363-370: test-shard no longer matches test's prerequisites.

test runs generate first, while the new CI entrypoint skips it. If sharded CI is supposed to preserve the old make test behavior, add the same prerequisite here so both paths validate the same source tree.

Suggested change
 .PHONY: test-shard
-test-shard:
+test-shard: generate
 	`@echo` "Running shard tests for packages: $(TEST_PACKAGES)"
 	$(GO) test -race -parallel=$(NUM_CORES) -count=1 -timeout=30m $(TEST_PACKAGES) -coverprofile $(COVER_PROFILE)
🤖 Prompt for AI Agents
Verify each finding against the current code and only fix it if needed.

In `@Makefile` around lines 363 - 370, The test-shard Makefile target skips the
generate prerequisite that test runs, causing inconsistent source validation;
update the test-shard target to depend on the same generate prerequisite (i.e.,
make test-shard depend on the generate target) so that the generate step runs
before invoking the test-shard recipe (ensure the target name test-shard and the
prerequisite generate are used exactly as in the Makefile).

**Input data**.
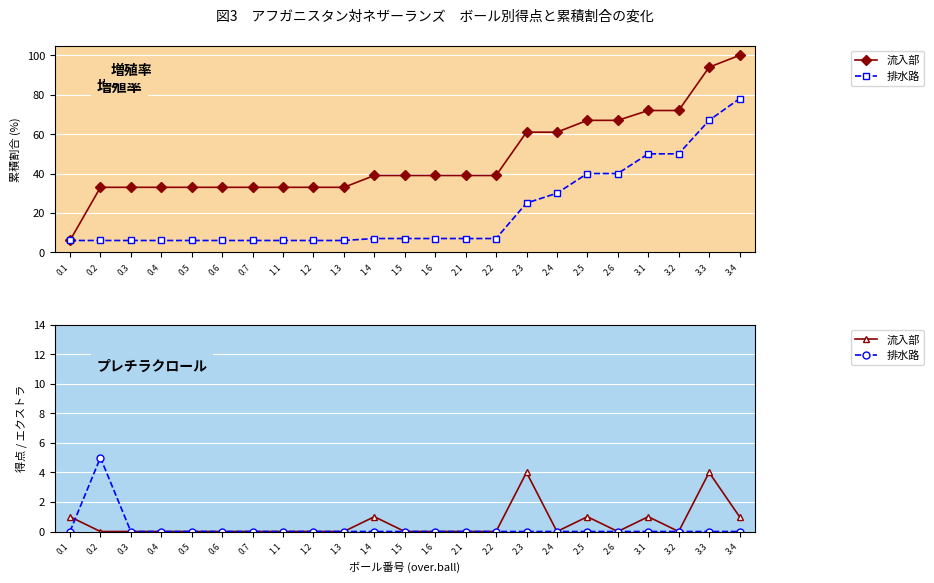

Which series has the widest spread of values?

排水路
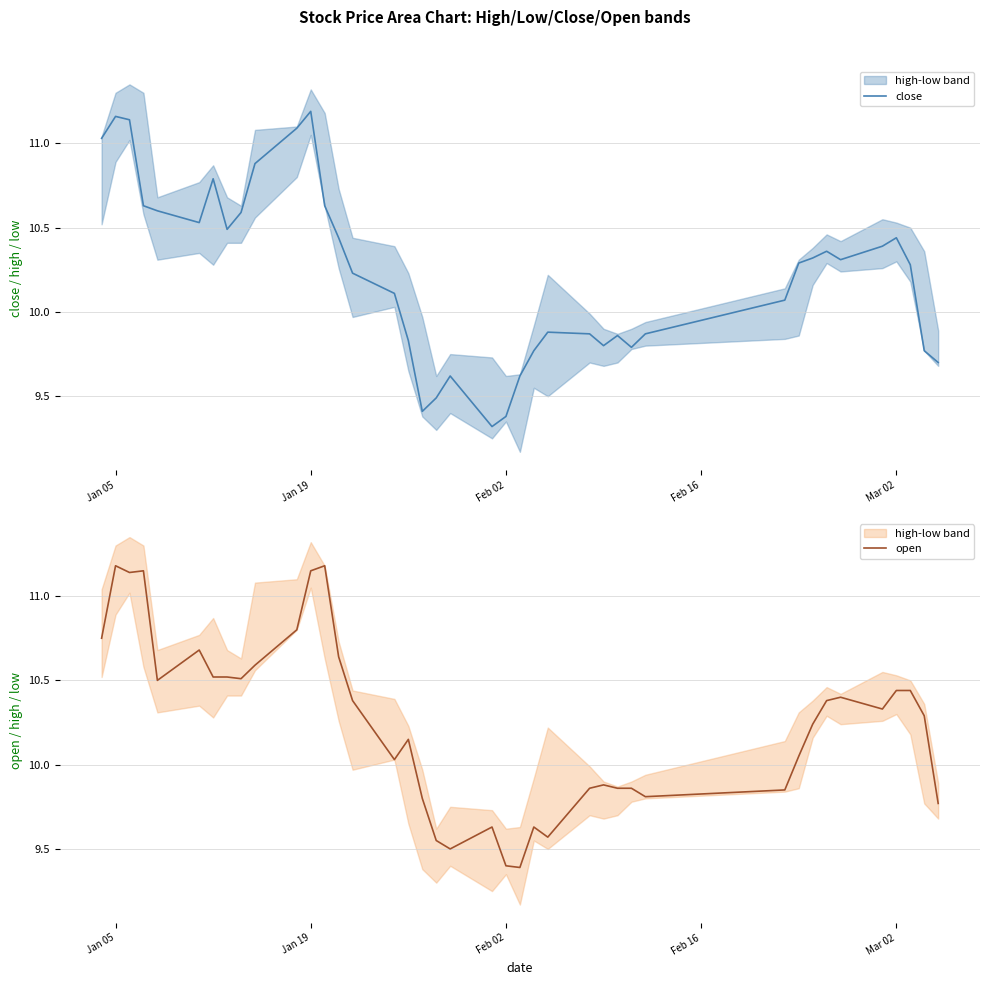

The value of close at Jan 05 is 19.3. True or false?

False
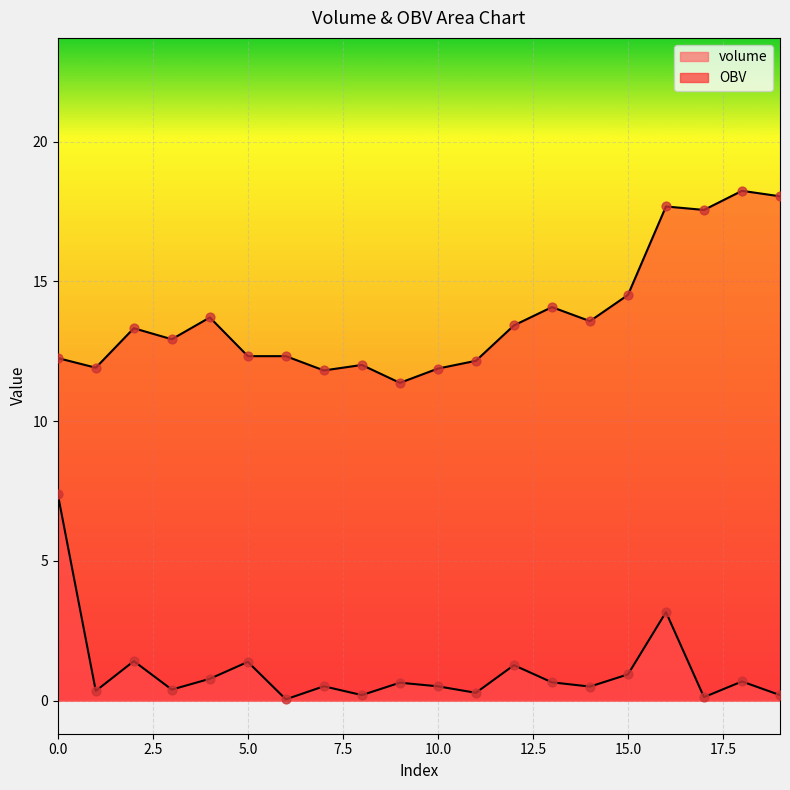

What is the total value across all series at 17?

17.7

**Activities**.
[1] Using the Makefile review comment, say whether each statement below agrees with it. For each, answer yes or no and quote the words from the comment that decide it.
(a) The test target runs generate before anything else.
(b) The shard tests are given a 60-minute timeout.
(c) The new CI entrypoint skips the generate step.
[2] Answer these questions from the Makefile review comment, one answer per line, marked the same way.
(a) Which lines of the Makefile does the comment point to?
(b) What does the suggested change turn the line "-test-shard:" into?
(c) What number is passed to the -count flag in the test command?
[3] Write what comes next in the Makefile review comment, picking up right after its last sentence.

**Answers in order**.
[1]
(a) Yes: "test runs generate first"
(b) No: "-timeout=30m"
(c) Yes: "while the new CI entrypoint skips it"

[2]
(a) Lines 363-370
(b) test-shard: generate
(c) 1

[3]
🤖 Prompt for all review comments with AI agents
Verify each finding against the current code and only fix it if needed.

Inline comments:
In @.github/workflows/test.yaml:
- Around line 49-60: The shard matrix omits packages (e.g., ./api/... and the
module root .) so some packages no longer build/test; update the matrix in the
strategy.include to add missing package groups (for example add entries like
shard: api with packages: ./api/... and shard: root with packages: .) or replace
the static include with a dynamic generation mechanism that derives shards from
go list ./... (invoke go list ./... and partition results into jobs) so the
matrix becomes exhaustive; update references in the matrix configuration (the
existing "matrix: include:" block and shard names such as
control-plane-operator, hypershift-operator, cmd-support, other) accordingly.
- Around line 70-79: The workflow now emits shard-specific coverage files
(cover-${{ matrix.shard }}.out) but .testcoverage.yml still expects cover.out;
to restore compatibility, add a step after the "Run tests" job that copies or
symlinks cover-${{ matrix.shard }}.out to cover.out (or alternatively
produce/merge a cover.out file) so tools reading .testcoverage.yml:8 find the
expected file; update the "Run tests" -> produced artifact handling (or the
"Upload to Codecov" step inputs) to continue using cover-${{ matrix.shard }}.out
while ensuring cover.out is created for local/go-test-coverage validation.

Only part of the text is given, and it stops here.